▸ **WHAT TO DO**: Output, exactly and in full, only the lines from the one containing "CERTIFICACIONES" to the last line of the data. Pictures should not appear.

######

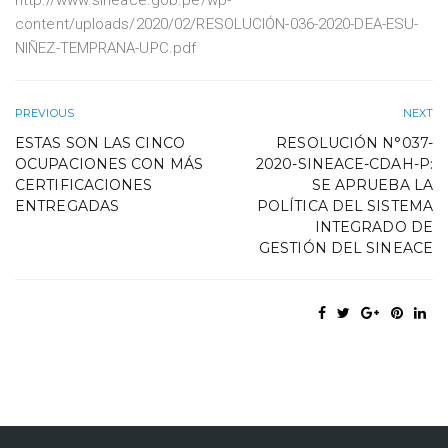
http://www.sineace.gob.pe/wp-
content/uploads/2020/02/RESOLUCIÓN-036-2020-DEA-ESU-
NIÑEZ-TEMPRANA-UPC.pdf
PREVIOUS
NEXT
ESTAS SON LAS CINCO
RESOLUCIÓN N°037-
OCUPACIONES CON MÁS
2020-SINEACE-CDAH-P:
CERTIFICACIONES
SE APRUEBA LA
ENTREGADAS
POLÍTICA DEL SISTEMA
INTEGRADO DE
GESTIÓN DEL SINEACE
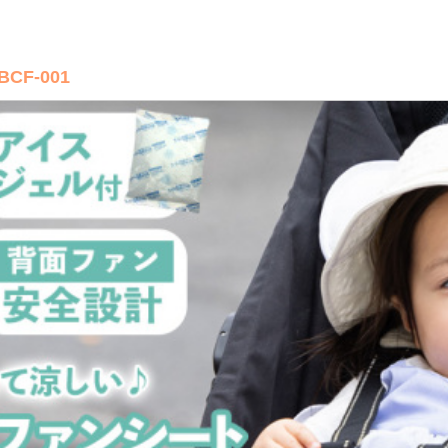
F-001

######

▸ **REPLY TO THE EXERCISE**:
CERTIFICACIONES
SE APRUEBA LA
ENTREGADAS
POLÍTICA DEL SISTEMA
INTEGRADO DE
GESTIÓN DEL SINEACE
F-001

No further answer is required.